PASSAGE SHOWN
..............................

Researchers at Northwestern University have discovered a vulnerability in the Linux kernel that has existed since the release of kernel version 5.8. Abuse of this vulnerability can lead to full root access for an unprivileged user and revolves around manipulating kernel heap memory reuse mechanisms.
The name DirtyCred (CVE-2021-4154) is a reference to a 2016 Linux Kernel vulnerability called Dirty Cow (CVE-2016-5195), and the more recent Dirty Pipe (CVE-2022-0847) vulnerability based on their similarities.
Originally announced in a talk at the BlackHat conference this year, the researchers had this to say about their DirtyCred discovery:
“First, rather than tying to a specific vulnerability, this exploitation method allows any vulnerabilities with double-free ability to demonstrate dirty-pipe-like ability. Second, while it is like the dirty pipe that could bypass all the kernel protections, our exploitation method could even demonstrate the ability to escape the container actively that dirty pipe is not capable of.”

..............................

MATERIAL SHOWN
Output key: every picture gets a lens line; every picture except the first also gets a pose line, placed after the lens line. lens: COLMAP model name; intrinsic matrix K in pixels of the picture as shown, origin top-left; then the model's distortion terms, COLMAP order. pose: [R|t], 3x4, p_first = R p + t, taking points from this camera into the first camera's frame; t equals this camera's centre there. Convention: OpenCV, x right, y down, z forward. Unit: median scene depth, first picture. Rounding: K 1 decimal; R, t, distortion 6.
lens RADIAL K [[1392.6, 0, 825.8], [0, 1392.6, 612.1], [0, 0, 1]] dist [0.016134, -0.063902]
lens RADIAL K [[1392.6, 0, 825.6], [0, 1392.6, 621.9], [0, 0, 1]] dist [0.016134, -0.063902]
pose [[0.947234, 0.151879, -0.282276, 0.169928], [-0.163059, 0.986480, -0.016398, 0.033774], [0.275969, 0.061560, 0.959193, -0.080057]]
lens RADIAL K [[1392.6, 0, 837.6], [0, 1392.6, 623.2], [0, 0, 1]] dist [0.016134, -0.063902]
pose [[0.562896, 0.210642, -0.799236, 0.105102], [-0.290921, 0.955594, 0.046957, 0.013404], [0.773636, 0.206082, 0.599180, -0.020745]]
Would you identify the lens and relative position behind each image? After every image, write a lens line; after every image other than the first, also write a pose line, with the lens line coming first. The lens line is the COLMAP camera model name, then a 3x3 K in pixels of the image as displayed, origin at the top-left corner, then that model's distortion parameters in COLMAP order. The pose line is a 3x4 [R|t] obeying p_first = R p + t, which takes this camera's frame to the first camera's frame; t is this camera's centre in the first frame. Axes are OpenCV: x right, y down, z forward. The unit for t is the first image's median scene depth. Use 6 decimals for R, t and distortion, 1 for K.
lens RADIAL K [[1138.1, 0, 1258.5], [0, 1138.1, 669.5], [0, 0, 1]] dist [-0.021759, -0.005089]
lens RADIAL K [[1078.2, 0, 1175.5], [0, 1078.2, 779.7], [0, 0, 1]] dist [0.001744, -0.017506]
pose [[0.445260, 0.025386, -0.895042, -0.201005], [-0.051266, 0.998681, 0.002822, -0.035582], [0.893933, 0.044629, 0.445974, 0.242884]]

..............................

ACTIONS TO TAKE
(a) According to the DirtyCred article, since which Linux kernel version has the vulnerability existed?
(b) Pick up the DirtyCred article where it stops and keep writing it.

ANSWERS GIVEN
(a) Since kernel version 5.8.

(b)
Linux distribution maintainers have released patches for this vulnerability, the details of which can be found here:
• Ubuntu: https://ubuntu.com/security/CVE-2021-4154
• RedHat/CentOS: https://access.redhat.com/security/cve/CVE-2021-4154
• Debian: https://security-tracker.debian.org/tracker/CVE-2021-4154
We highly encourage users to ensure that their operating systems are up to date to avoid any potential abuse of DirtyCred.